To be done: List every date shown in a heading next to a poster's name in the forum thread about Uber below.
━━━ Supplied passage ━━━
This procedure had no effect. I am still not visible on the Rider map.
Scarab


----------



## kc ub'ing! (May 27, 2016)

‘Shadow banning, take me through the night shadow banning, oh baby you do it right, shadow banning!’
Andy Gibb


----------



## FormerTaxiDriver♧ (Apr 5, 2018)

emdeplam said:


> Ridiculous
> 
> Why would Uber try and exercise the type of control that is akin to an employee? You cant believe people at Uber sit around and think how can we get drivers to accept more or cancel less when they must be super busy designing the new app.


Nonsense, I built a software application in one week. It seems like a serious issue with network data / location. Either way, drivers should be notified when they list contact with the system.

Uber is technologically challeged!


----------



## rallias (May 16, 2018)

FormerTaxiDriver♧ said:


> Uber is technologically challeged!


Agreed.

With the resources they have access to, I could make a better app, in a far shorter period of time. Uber should hire ME to replace their engineering team!


----------



## Gtown Driver (Aug 26, 2018)

Rideshare is out to get me everyday. When I was trying to get my 60 ride promo they told me to go to a spot in DC that was busier than usual at 2AM when I was one away from the promo with a couple hours left. Guess what? No pings there. They're a bunch of liars.

Luckily I was near the union station amtrak circle which is pretty much a constant water fountain for pings. Did Uber recommend me that? NOOOO. They hate me.


----------
━━━ Data section ━━━
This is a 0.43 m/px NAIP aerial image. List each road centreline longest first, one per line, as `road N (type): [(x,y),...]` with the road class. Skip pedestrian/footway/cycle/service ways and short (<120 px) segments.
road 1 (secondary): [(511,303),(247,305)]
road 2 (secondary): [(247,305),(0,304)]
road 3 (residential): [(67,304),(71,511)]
━━━
Solution to this exercise: May 27, 2016; Apr 5, 2018; May 16, 2018; Aug 26, 2018